Problèmes et exercices →
(a) Selon l'entretien avec Jean Sarkozy, dans quelle ville est-il né ?
(b) Recopiez fidèlement le passage de l'entretien avec Jean Sarkozy qui va de « C’est autour d’un » jusqu'à « de sa mère. ».

Texte extrait →

---+---

C’est autour d’un petit déjeuner aux « Délices de bagatelle », son QG neuilléen du matin, que Jean Sarkozy, jeune homme de 21 ans, se confie longuement sur son engagement politique, les élections cantonales, sa ville où il a grandi. Et sur la Corse, l’île de sa mère.
Quand et comment vous est venue l’idée de vous lancer en politique ?
Je n’ai pas le sentiment de me lancer en politique, j’ai plutôt le sentiment de m’engager pour un territoire donné, en l’occurrence pour une ville. Ça m’est venu progressivement, parce que je suis né à Neuilly, parce que j’y ai grandi, parce que j’en connais les gens. Au fur et à mesure que j’ai réfléchi au sens à donner à ma vie, il m’est apparu que j’avais envie de m’engager pour les autres, et pas n’importe quels autres, ceux que j’ai appris à connaître, ceux que j’ai envie de servir.
Quels sens entendez-vous donner à cette action politique ? En quoi pouvez-vous être utile si vous êtes élu ?

---+---

Enregistrements de la position des éléments
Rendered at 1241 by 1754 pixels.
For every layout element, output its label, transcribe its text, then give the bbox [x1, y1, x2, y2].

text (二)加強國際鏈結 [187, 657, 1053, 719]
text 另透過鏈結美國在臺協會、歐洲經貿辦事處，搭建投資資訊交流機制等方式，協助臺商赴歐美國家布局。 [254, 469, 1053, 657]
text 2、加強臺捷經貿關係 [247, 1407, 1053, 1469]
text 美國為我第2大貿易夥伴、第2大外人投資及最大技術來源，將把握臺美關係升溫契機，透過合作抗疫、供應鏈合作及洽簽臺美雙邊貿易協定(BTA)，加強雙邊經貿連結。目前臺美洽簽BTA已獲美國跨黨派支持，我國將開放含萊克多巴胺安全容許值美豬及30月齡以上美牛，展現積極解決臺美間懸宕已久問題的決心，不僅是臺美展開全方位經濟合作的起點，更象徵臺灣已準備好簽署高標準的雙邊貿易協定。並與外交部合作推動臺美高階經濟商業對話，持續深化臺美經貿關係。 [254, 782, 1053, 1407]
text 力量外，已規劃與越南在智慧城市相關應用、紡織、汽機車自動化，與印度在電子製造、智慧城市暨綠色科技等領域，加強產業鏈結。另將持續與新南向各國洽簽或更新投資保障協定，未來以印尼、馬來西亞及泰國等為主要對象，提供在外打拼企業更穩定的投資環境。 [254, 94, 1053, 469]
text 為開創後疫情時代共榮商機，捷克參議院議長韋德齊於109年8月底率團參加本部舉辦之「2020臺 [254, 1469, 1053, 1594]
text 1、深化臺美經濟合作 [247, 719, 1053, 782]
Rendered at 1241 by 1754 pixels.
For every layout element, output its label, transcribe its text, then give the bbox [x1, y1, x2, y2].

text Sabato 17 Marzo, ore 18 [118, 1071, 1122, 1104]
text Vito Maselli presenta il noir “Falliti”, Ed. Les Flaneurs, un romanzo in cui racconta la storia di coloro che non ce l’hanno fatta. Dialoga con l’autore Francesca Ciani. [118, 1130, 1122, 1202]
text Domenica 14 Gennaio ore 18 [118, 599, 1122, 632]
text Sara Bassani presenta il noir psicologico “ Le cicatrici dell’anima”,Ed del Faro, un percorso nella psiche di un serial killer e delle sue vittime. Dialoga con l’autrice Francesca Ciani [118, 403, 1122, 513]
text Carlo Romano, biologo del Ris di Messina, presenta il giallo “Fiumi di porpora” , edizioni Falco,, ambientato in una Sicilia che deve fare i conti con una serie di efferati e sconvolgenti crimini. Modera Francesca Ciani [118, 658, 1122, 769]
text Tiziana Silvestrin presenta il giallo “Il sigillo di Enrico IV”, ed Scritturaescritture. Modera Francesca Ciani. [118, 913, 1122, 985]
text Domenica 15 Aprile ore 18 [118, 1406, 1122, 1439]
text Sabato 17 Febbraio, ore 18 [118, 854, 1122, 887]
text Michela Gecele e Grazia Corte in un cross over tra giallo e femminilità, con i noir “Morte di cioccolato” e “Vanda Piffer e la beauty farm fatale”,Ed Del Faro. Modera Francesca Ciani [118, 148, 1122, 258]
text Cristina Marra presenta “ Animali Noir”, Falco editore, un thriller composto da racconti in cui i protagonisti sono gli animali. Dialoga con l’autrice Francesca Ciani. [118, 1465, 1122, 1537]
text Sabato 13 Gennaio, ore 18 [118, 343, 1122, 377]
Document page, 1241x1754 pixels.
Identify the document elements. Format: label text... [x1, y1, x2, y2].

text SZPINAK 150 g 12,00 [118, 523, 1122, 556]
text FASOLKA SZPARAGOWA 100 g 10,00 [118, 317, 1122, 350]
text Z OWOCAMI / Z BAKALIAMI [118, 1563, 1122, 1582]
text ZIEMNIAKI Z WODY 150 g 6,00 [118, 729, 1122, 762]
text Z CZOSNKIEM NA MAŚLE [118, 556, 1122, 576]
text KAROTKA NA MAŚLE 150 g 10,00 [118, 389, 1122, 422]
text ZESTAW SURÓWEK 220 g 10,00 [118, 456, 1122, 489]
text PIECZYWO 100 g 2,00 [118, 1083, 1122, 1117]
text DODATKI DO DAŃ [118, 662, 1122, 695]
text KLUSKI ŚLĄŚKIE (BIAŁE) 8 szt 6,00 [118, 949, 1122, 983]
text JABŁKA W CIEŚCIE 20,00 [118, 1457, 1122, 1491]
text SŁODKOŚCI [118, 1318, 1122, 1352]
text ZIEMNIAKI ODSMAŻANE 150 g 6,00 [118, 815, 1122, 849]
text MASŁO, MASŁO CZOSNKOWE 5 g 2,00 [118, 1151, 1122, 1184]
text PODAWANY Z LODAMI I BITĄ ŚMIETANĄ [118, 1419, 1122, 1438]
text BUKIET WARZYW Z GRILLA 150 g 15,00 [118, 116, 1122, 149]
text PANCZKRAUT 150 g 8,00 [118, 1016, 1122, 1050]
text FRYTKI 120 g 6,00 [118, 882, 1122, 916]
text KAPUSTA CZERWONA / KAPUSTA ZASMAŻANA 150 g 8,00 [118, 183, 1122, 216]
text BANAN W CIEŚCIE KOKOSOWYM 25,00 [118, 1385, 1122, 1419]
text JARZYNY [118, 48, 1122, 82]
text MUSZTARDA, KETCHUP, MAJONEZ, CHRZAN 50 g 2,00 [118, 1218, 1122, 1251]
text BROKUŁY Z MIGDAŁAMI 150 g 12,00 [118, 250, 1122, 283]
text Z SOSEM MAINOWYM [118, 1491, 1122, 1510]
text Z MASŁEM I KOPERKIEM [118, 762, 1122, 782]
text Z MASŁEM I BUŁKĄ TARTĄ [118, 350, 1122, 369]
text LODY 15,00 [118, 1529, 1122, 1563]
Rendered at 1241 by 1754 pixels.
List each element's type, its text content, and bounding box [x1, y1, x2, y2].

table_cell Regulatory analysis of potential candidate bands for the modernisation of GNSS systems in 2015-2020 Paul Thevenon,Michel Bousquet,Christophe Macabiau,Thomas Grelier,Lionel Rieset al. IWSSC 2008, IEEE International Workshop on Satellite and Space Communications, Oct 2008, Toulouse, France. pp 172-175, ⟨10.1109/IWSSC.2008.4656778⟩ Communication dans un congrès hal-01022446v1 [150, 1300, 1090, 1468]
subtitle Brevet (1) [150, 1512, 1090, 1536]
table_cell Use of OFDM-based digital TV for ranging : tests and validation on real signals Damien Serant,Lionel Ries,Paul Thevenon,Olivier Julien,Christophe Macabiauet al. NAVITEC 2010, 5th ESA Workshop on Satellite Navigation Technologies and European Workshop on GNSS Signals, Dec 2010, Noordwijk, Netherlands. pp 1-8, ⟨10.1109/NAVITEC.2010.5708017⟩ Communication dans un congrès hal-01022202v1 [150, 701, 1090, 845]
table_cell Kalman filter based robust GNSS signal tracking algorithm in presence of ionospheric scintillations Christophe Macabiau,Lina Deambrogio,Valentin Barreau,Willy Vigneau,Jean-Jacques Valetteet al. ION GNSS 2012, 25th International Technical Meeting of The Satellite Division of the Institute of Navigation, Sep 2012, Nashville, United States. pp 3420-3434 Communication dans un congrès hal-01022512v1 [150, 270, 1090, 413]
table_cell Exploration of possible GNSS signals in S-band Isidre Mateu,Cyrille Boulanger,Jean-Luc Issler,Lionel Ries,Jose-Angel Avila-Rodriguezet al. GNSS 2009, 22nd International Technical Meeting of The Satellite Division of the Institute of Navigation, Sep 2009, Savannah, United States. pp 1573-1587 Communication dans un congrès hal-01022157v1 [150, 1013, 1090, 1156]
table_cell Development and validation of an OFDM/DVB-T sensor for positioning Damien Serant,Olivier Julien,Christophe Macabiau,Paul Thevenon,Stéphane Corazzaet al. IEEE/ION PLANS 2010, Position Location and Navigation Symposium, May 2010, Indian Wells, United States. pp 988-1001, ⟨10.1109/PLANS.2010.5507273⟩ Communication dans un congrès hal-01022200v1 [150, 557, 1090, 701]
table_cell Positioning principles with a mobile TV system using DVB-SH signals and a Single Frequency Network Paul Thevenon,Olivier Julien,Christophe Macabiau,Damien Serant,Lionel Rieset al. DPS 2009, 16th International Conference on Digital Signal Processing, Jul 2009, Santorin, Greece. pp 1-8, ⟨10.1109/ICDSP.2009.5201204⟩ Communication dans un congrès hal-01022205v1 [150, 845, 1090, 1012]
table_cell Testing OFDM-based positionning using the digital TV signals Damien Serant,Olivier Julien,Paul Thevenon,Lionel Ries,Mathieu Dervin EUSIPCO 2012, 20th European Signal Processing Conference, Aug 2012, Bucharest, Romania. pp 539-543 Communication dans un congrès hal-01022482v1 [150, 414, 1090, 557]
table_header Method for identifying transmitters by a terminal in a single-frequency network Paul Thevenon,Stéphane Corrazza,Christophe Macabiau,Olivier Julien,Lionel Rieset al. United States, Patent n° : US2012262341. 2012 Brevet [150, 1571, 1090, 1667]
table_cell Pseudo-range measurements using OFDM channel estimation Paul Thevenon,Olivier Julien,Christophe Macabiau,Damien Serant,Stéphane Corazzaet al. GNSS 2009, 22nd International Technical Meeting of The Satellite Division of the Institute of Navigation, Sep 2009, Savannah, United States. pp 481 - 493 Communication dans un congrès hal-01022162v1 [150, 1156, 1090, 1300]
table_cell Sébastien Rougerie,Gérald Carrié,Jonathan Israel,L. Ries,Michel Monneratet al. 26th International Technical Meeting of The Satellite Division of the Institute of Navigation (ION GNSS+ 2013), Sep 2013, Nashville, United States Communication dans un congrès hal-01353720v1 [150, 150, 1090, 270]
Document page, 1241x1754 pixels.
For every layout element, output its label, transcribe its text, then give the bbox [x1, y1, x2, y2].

---+---

Liste des réponses →
(a) À Neuilly.

(b)
C’est autour d’un petit déjeuner aux « Délices de bagatelle », son QG neuilléen du matin, que Jean Sarkozy, jeune homme de 21 ans, se confie longuement sur son engagement politique, les élections cantonales, sa ville où il a grandi. Et sur la Corse, l’île de sa mère.